Being a note buyer means more than notes and cash flow; it also means knowing your homeowner. At any point a homeowner can deny having the money to meet pending payments. Don’t be too quick to take their word or the payment amount they offer. Preparation is everything and checking resources is essential. Request financial information and supporting documentation from every homeowner; this information serves as a reminder of the problem at hand, what needs to be discussed, and what needs to be accomplished. It lets the note holder know where the homeowner stands with their income and expenses and what they are truly capable of paying toward their loans.

However, although homeowner financials disclose a wealth of information, a phone call to the homeowner is still necessary. When calling the homeowner you want to make sure to ask them for their name and other identifying information such as the last four digits of their social security number – you want to be in compliance with regulations by maintaining confidentiality and avoid disclosing personal information to the wrong person. You can also give them some of their social numbers and ask them to fill in the rest. By doing this you’re are providing reassurance and establishing in them the confidence that you’re not a fraud.

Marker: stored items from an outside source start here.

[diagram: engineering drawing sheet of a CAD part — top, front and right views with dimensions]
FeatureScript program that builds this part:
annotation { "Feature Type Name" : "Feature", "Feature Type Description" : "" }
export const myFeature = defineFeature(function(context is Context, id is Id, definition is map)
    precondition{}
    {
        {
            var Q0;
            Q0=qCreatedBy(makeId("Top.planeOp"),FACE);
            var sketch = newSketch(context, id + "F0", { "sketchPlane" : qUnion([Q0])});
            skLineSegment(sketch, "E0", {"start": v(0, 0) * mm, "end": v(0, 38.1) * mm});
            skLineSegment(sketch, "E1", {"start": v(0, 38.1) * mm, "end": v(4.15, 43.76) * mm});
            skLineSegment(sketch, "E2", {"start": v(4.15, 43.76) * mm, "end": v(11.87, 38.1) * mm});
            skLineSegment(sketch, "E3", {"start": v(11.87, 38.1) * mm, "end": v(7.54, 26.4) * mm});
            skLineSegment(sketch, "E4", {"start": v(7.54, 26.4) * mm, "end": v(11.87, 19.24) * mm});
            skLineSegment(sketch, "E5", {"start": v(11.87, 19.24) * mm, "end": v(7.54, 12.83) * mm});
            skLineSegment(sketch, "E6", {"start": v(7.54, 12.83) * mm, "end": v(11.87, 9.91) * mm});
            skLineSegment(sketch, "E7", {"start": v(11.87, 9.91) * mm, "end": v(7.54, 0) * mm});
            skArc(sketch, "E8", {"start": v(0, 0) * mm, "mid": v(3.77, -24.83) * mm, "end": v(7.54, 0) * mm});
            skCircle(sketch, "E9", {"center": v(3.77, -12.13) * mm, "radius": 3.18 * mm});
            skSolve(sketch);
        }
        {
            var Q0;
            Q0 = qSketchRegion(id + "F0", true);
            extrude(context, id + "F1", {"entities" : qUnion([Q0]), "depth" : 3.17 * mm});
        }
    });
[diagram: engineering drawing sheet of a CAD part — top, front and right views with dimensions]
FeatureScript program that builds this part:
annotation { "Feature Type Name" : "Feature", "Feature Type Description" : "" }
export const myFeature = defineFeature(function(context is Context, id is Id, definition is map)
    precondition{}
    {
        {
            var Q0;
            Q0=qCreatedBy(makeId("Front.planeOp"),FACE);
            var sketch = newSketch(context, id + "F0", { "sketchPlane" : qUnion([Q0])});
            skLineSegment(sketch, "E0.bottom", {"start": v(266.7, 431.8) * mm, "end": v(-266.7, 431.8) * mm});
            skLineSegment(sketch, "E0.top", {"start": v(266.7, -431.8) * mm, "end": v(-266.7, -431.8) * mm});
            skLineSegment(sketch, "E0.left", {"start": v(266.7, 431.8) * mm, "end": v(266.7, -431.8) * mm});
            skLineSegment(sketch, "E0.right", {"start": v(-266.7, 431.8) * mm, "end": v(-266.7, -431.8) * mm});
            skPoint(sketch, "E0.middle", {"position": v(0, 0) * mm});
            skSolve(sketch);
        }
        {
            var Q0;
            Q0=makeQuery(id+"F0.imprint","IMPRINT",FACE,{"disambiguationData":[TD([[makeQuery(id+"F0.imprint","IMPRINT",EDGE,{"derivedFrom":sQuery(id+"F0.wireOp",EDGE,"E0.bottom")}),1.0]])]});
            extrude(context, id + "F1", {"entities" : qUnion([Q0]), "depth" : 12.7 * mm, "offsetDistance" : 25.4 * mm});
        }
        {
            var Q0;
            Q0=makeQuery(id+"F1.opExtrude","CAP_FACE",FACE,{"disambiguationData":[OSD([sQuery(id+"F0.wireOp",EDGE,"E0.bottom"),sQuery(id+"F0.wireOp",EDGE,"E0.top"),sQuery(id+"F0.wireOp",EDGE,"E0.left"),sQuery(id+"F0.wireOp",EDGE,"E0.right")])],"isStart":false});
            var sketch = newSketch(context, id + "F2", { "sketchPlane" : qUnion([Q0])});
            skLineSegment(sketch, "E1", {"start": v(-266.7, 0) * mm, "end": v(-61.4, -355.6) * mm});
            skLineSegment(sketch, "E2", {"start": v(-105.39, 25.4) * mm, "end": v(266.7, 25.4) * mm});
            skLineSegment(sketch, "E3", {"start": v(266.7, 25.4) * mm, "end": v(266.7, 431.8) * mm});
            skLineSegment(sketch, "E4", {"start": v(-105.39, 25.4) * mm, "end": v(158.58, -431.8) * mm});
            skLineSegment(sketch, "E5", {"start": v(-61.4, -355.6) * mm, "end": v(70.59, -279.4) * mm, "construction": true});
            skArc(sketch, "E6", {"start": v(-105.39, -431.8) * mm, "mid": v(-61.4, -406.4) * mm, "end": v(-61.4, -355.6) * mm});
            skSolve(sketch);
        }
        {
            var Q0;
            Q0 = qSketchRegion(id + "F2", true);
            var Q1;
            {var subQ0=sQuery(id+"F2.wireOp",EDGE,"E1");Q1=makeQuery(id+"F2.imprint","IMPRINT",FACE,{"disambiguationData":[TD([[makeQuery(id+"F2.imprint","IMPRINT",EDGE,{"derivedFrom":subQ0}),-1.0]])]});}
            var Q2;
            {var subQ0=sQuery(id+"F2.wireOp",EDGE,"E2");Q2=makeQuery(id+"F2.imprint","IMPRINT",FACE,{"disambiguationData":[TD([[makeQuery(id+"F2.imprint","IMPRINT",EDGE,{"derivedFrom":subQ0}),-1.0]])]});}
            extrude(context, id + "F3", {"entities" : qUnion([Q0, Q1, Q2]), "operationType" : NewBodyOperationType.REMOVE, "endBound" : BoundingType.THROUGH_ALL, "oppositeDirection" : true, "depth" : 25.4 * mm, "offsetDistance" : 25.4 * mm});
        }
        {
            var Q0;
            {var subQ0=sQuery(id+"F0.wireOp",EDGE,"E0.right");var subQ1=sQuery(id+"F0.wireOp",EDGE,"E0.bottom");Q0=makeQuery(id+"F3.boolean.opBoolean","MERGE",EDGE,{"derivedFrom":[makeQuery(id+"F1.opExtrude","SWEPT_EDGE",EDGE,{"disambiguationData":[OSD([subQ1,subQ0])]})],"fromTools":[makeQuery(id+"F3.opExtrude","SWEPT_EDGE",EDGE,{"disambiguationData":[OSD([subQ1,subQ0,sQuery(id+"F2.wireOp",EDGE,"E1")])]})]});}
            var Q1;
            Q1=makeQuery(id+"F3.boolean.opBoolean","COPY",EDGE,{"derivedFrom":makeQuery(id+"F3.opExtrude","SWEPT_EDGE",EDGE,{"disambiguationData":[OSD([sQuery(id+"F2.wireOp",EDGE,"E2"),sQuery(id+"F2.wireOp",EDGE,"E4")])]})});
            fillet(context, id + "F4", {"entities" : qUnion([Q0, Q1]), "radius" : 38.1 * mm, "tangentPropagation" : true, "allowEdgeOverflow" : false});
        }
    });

Once the pertinent information has been verified, you can proceed by asking, “What happened that got you in this situation?,” “Where are you now?,” and “What would you like to do (keep or leave the home)?” By asking questions centered on their goals and wants or on the issue at hand you will get a better understanding for an appropriate action. Do you want to stay? Do you want to go? What actions have you taken so far? Are you currently living in the house? Are you paying your second mortgage? Are you current on your first? Usually if they want to stay they will find a way to make the payment especially if they are current on their first mortgage. Go through their financials with them and help them create THEIR plan and talk about a possible payment. Remember, payments should be reasonable and affordable! It is better to have a homeowner make a payment of 300 dollars than to default on a 400 dollar payment. After deciding upon a number that works for them, have them send you the necessary supporting documents you will need to present to management.

Communication with the homeowner will be necessary throughout the whole process. The more you are genuinely concerned and show you care, the more the homeowner will feel comfortable and confide in you. Remember to always keep their best interests at heart.